Disasters can pose a threat to public health both during the event and long in the wake of its aftermath. Natural disasters can disrupt utilities and cut people off from fresh water or food and even result in fires or explosions that can send toxic fumes and debris into the air, putting entire populations at risk of infection. Other emergencies have clear public health implications from the outset. A deliberate biochemical attack, for example, poses direct and immediate threats that can easily spread beyond the initial impact zone.
In fact, there is scarcely an emergency situation that does not have some public health component. This is why public health preparedness is such a critical component of any disaster readiness plan. From controlling the spread of disease inside a single hospital, to managing an outbreak as it traverses an entire region - public health preparedness specialists are needed to develop plans, coordinate responses and use prior experiences to help prevent the next crisis from even occurring.
This specialization is just one of the many career outcomes of the Online Emergency Management and Homeland Security degree at Arizona State University. With this, students may one day play a critical role in helping keep communities and individuals safe from harm in the event of a disaster.
Joining the Ultimate Team Effort
While the fallout from some disasters can be easily contained, many types of public health emergencies are dangerous precisely because of their potential to spread.
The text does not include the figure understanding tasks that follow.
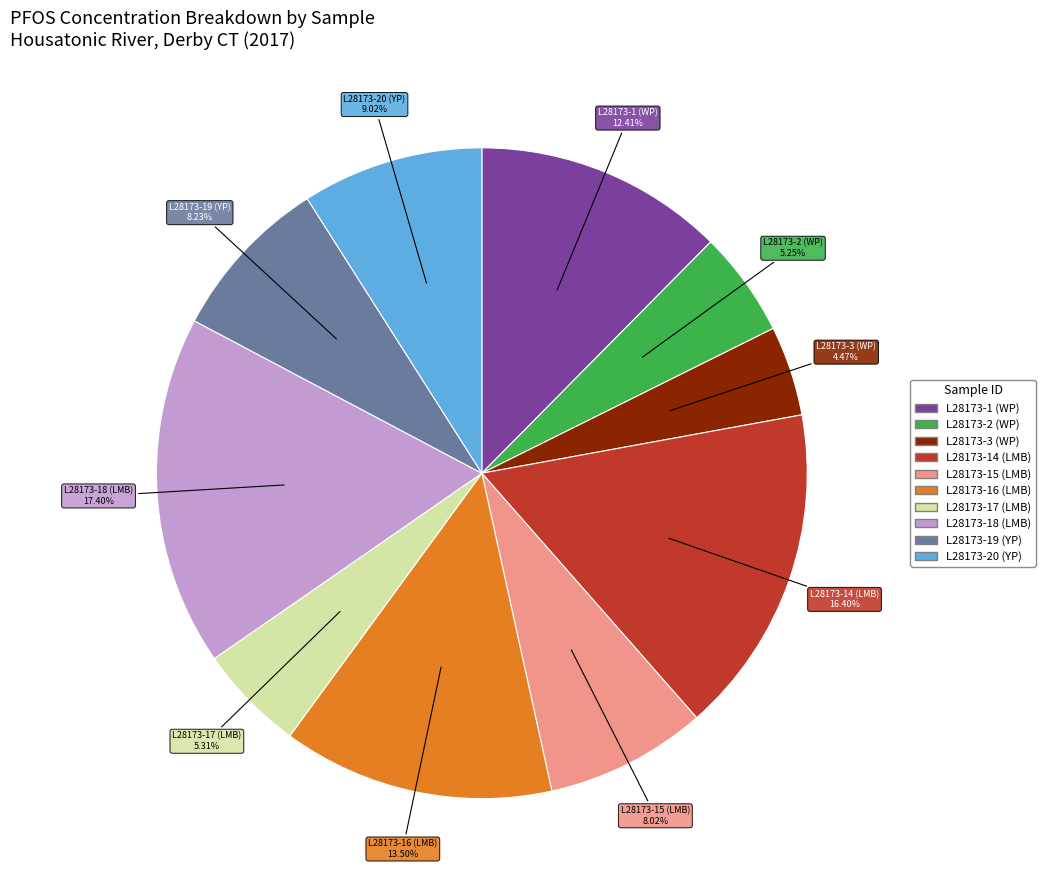

The L28173-16 (LMB) slice represents 26% of the pie. True or false?

False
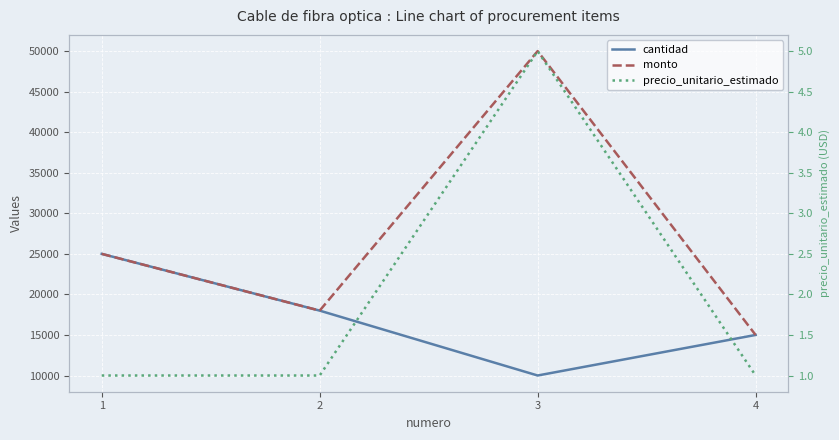

Reading left to right, list all the values displayed in this chart.

cantidad: 25000	18000	10000	15000
monto: 25000	18000	50000	15000
precio_unitario_estimado: 1	1	5	1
Health preparedness specialists working in the public health sector must therefore be ready to collaborate with a diverse group of professionals, organizations and layers of government in order to deploy critical resources and prevent further escalation.
Depending on the nature of the emergency, this may entail working with hospitals and local medical staff or enlisting scientific experts and researchers. It can also require coordinating communications and resources through various government offices and even deploying military support. Working as a public health preparedness specialist takes significant management skills to ensure that such varied teams are able to function effectively as a cohesive unit.